Results of an Early Access Treatment Protocol (EAP) of Daratumumab in United States Patients with Relapsed or Refractory Multiple Myeloma

Background: Daratumumab (dara) is a human CD38-directed monoclonal antibody indicated for the treatment of patients (pts) with multiple myeloma (MM) who have received ≥3 prior lines of therapy including a proteasome inhibitor (PI) and an immunomodulatory agent (IMID) or who are double-refractory to a PI and an IMID. Accelerated approval was granted in the United States (US) in November 2015, based largely on the results of MMY2002, a pivotal phase 2 study in this pt population.
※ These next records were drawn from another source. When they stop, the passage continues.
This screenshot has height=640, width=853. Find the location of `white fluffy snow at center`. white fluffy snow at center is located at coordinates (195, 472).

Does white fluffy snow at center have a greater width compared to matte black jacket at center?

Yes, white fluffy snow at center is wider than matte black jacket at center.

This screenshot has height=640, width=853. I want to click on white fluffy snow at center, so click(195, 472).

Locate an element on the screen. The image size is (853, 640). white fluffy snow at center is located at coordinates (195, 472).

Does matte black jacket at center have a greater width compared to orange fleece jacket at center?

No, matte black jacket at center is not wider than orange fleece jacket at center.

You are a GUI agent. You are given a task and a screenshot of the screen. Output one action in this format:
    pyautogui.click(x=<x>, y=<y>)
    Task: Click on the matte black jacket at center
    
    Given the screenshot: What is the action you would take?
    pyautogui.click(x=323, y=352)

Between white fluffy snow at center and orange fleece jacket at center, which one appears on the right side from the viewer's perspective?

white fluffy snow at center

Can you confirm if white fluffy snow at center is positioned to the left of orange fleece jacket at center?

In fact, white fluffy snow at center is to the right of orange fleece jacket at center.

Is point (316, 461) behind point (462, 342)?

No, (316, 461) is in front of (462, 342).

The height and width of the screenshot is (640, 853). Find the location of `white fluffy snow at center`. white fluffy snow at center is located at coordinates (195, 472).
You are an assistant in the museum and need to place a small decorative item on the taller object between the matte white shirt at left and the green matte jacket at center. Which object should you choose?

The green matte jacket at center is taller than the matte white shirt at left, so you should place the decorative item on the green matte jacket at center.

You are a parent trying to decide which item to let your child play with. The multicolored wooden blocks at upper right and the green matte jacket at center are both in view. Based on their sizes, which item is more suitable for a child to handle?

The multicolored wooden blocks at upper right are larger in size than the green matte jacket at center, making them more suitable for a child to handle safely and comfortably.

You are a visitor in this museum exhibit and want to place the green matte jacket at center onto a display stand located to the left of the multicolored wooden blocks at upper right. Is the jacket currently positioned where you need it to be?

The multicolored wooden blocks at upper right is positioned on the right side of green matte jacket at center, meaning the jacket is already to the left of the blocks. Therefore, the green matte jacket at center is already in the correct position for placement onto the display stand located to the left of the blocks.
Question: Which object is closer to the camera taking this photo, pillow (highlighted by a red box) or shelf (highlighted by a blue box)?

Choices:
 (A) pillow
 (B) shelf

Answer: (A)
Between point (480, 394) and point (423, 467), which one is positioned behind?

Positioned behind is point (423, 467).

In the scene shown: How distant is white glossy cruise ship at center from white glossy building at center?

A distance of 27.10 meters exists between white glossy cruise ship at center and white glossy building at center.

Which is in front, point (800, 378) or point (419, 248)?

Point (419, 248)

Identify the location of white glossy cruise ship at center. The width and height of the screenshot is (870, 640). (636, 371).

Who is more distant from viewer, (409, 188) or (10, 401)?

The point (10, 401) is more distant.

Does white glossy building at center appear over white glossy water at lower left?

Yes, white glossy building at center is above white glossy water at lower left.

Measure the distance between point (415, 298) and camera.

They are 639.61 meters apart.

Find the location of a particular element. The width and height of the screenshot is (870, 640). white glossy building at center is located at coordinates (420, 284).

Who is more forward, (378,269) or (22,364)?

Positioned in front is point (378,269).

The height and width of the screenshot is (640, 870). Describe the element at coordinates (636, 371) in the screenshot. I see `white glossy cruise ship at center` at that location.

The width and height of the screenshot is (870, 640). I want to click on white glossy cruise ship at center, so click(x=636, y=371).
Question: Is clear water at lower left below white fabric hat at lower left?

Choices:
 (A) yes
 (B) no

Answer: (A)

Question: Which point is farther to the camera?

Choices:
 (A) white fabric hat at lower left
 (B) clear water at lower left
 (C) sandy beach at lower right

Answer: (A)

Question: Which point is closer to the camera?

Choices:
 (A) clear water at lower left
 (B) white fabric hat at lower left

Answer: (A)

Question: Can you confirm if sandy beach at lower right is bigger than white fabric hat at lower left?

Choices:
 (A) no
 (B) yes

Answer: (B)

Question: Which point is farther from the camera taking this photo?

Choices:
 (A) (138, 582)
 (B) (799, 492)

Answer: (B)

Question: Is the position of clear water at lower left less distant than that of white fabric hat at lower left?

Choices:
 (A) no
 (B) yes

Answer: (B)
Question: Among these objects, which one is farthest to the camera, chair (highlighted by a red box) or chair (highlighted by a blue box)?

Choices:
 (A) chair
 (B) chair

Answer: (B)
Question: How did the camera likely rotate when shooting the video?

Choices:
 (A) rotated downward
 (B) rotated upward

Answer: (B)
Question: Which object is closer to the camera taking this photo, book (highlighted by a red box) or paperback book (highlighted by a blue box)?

Methods: The objectives of this multicenter, open-label early access treatment protocol (EAP) were to provide early access to dara treatment and collect safety and patient-reported outcome (PRO) data in this pt population. Eligibility criteria were similar to those of pivotal study MMY2002 and included age ≥18 years, documented MM, progression by IMWG criteria following the most recent therapy, ≥3 prior lines of therapy including a PI and an IMID or disease double-refractory to a PI and an IMID, ECOG performance status score 0-2, no known chronic obstructive pulmonary disease or persistent asthma, no ongoing MM therapy, and no prior exposure to anti-CD38 antibody therapy. Pts received dara 16 mg/kg IV weekly for 8 weeks, then every 2 weeks for 16 weeks, and then every 4 weeks until disease progression, unacceptable toxicity, or 60 days after US approval. Pre- and post-infusion medications were administered as in study MMY2002. Serious adverse events (SAEs), grade 3-4 AEs, infusion related reactions (IRRs), and PRO data were collected.

Results: In total, 400 pts were screened and 348 pts were enrolled and dosed at 39 US sites from July to November 2015. Median age was 65 (range 27-94) years; 72% were white, and 17% were African American. Three-fourths of pts were symptomatic with an ECOG score of 1 (58%) or 2 (16%). Pts received a median of 8 (range 1-17) doses, and median treatment exposure was 1.9 (range 0.03-6.0) months. Median durations of infusion were 7.4, 4.4, and 3.5 hours for the first, second, and all subsequent infusions, respectively. Half of pts (52%) transitioned to commercial drug after marketing authorization, whereas 37% discontinued due to progressive disease. Treatment emergent grade >3 AEs were reported in 51% of pts. The most common grade ≥3 AEs were thrombocytopenia (15%) and anemia (14%). SAEs occurred in 35% of pts, including 12% of pts with SAEs which were reported by investigators as drug-related. The most common SAEs were infections, which occurred in 11% of pts. Nine percent of pts discontinued therapy due to AEs, including 3% for drug-related AEs. Thirteen (4%) pts had an AE with a fatal outcome, including 2 (0.6%) pts with drug-related AEs (pyrexia, thrombocytopenia/ subdural hematoma). IRRs occurred in 56% of pts, including 8% with grade >3 IRRs. IRRs occurred in 56%, 2%, and 2% of first, second, and all subsequent infusions, respectively; the most common IRRs were respiratory or thoracic symptoms (cough, dyspnea, throat irritation, nasal congestion), which occurred in 31% of pts. The median change from baseline in all the domains of the EQ-5D-5L and EORTC QLQ-C30 scales after 1 and 2 cycles as well as at pts' last assessment was 0, with the exception of EQ-5D-5L VAS, which showed a median increase of 1 and 2 units after 1 and 2 cycles, respectively.

Conclusions: EAP results in US pts confirmed the safety profile of dara in MM pts with >3 prior therapies including a PI and IMID or who were refractory to both PI and IMID. SAEs occurred in one-third of pts, but only 12% of pts experienced a drug-related SAE. More than half of pts experienced IRRs, which primarily occurred during the first infusion and were grade 1-2 in severity. Pts maintained their health-related quality of life during a median duration of 2 months of therapy.